We recommend that such direct anthropogenic emissions of water vapor should be coherently incorporated into the contemporary climate models before forcing extreme actions related to the carbon balance alone.
The above tells us two things. First, that climate models are horribly deficient, with so much being unknown and so little being properly studied if that’s even possible given the complexity and enormity of the task they are designed to perform. Secondly, it makes no sense to “force extreme actions” such as ludicrous EV mandates, subsidization of wholly uneconomic solar/wind projects and denial of critical fossil fuel infrastructure projects.

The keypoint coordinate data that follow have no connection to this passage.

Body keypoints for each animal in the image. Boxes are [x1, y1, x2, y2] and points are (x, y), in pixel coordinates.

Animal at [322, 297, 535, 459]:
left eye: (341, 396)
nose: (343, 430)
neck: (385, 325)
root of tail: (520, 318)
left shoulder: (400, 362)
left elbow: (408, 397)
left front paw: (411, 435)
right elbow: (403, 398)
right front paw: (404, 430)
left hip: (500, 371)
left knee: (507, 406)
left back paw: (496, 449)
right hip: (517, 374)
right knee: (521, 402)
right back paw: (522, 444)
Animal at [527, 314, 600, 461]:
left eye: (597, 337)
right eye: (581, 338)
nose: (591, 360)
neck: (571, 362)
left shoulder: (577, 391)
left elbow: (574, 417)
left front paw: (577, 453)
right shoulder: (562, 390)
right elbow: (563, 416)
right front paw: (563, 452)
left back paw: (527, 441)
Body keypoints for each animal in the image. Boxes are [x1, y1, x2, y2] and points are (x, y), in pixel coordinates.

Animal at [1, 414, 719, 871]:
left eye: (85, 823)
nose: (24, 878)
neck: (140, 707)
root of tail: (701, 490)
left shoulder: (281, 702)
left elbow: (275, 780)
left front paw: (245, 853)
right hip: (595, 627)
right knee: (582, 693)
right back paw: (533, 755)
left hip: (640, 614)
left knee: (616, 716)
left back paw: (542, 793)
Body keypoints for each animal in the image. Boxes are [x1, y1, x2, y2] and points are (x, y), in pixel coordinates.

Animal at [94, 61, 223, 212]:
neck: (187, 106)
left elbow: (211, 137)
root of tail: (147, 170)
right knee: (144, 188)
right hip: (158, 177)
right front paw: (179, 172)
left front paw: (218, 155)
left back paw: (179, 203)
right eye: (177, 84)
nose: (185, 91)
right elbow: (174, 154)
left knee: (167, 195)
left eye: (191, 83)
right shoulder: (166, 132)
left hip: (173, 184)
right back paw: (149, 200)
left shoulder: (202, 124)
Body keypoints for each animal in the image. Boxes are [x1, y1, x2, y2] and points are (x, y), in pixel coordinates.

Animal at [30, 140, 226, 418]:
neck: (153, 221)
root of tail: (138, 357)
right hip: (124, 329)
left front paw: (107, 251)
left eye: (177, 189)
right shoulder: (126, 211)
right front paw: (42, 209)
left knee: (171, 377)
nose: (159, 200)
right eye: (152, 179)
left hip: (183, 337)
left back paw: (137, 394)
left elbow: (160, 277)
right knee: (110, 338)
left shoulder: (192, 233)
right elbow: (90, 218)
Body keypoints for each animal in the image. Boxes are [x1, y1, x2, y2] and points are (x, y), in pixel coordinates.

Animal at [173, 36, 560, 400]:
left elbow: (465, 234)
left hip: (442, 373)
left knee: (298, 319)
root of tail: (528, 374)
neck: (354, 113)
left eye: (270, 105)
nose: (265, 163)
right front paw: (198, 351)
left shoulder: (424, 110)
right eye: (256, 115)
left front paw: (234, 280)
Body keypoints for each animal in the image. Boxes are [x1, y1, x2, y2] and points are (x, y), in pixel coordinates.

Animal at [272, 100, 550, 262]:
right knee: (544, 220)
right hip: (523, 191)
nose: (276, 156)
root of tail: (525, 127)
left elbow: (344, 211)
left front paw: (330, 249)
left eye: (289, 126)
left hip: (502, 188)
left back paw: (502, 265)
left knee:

That’s precisely what our policy-makers are ordering us to do, of course, which tells us the whole ‘climate crisis’ isn’t about either but is, rather, about opportunities to grift off the ratepayers and taxpayers and accumulating power.
#Climate #WaterVapor #IPCC #Climate #ClimateModels #WaterEmissions
This is a fascinating post.
I'm not surprised it comes from Dr Curry's blog. She has spent a lot of time trying to figure out water. It is already fairly well know that water vapor can have a positive and negative effect on atmospheric warming depending on what level it is in the atmosphere and how much of it there is. The fact that humans may be directly altering the water cycle to such a degree was not something I was aware of. It makes a lot of sense that this would have an impact on the climate
The most significant GHG in our terrestrial atmosphere is also the least studied. Water vapor and clouds have radically different effects on ground temperatures and are not well enough understood so are ignored by modelers.